◆ Stated task ◆
Copy the material below word for word, from the line containing "genus: Branta" to the line containing "scientific name: Harmonia axyridis", including both of those lines.

******************************

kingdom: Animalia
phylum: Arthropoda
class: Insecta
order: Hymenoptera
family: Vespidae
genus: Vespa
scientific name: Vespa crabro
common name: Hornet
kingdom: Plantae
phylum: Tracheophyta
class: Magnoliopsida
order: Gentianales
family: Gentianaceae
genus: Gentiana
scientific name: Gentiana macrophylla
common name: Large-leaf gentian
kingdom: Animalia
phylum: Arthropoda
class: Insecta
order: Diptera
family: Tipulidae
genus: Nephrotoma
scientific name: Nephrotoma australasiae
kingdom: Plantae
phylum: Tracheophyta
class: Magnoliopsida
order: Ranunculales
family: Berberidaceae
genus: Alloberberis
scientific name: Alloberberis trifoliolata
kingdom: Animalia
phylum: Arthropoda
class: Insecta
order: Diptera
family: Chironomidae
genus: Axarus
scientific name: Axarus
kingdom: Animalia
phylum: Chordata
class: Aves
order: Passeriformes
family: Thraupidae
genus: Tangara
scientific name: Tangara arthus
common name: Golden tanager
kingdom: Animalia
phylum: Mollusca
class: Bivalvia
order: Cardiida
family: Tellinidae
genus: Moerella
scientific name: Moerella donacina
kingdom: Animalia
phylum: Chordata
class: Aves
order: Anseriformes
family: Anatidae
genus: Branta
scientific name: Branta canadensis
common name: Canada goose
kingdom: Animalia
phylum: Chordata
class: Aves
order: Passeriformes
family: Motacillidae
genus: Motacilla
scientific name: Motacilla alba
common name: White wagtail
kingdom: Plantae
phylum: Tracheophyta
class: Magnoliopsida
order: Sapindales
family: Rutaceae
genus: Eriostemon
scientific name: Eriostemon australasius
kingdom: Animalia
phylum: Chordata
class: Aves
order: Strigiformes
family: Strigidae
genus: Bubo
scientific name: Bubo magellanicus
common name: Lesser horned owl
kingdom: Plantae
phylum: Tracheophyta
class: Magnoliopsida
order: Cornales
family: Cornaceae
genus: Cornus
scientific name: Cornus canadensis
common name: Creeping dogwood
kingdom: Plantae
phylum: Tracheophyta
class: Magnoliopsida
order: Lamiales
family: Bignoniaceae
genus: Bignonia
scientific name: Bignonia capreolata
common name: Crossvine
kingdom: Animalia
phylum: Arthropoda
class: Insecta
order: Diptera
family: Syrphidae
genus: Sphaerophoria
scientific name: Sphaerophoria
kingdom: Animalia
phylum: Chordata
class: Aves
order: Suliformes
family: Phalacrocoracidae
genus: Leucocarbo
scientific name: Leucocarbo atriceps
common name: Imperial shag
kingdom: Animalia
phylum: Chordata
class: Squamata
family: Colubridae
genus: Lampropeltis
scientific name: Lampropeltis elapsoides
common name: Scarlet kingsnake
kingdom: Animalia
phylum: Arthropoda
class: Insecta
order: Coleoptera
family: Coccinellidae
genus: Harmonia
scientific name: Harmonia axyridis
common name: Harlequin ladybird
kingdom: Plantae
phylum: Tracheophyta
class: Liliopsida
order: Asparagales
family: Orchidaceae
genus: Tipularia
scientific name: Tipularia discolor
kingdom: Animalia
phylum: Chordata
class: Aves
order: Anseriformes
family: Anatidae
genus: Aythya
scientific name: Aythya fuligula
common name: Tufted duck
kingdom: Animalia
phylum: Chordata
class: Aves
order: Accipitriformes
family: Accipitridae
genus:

******************************

◆ Exercise result ◆
genus: Branta
scientific name: Branta canadensis
common name: Canada goose
kingdom: Animalia
phylum: Chordata
class: Aves
order: Passeriformes
family: Motacillidae
genus: Motacilla
scientific name: Motacilla alba
common name: White wagtail
kingdom: Plantae
phylum: Tracheophyta
class: Magnoliopsida
order: Sapindales
family: Rutaceae
genus: Eriostemon
scientific name: Eriostemon australasius
kingdom: Animalia
phylum: Chordata
class: Aves
order: Strigiformes
family: Strigidae
genus: Bubo
scientific name: Bubo magellanicus
common name: Lesser horned owl
kingdom: Plantae
phylum: Tracheophyta
class: Magnoliopsida
order: Cornales
family: Cornaceae
genus: Cornus
scientific name: Cornus canadensis
common name: Creeping dogwood
kingdom: Plantae
phylum: Tracheophyta
class: Magnoliopsida
order: Lamiales
family: Bignoniaceae
genus: Bignonia
scientific name: Bignonia capreolata
common name: Crossvine
kingdom: Animalia
phylum: Arthropoda
class: Insecta
order: Diptera
family: Syrphidae
genus: Sphaerophoria
scientific name: Sphaerophoria
kingdom: Animalia
phylum: Chordata
class: Aves
order: Suliformes
family: Phalacrocoracidae
genus: Leucocarbo
scientific name: Leucocarbo atriceps
common name: Imperial shag
kingdom: Animalia
phylum: Chordata
class: Squamata
family: Colubridae
genus: Lampropeltis
scientific name: Lampropeltis elapsoides
common name: Scarlet kingsnake
kingdom: Animalia
phylum: Arthropoda
class: Insecta
order: Coleoptera
family: Coccinellidae
genus: Harmonia
scientific name: Harmonia axyridis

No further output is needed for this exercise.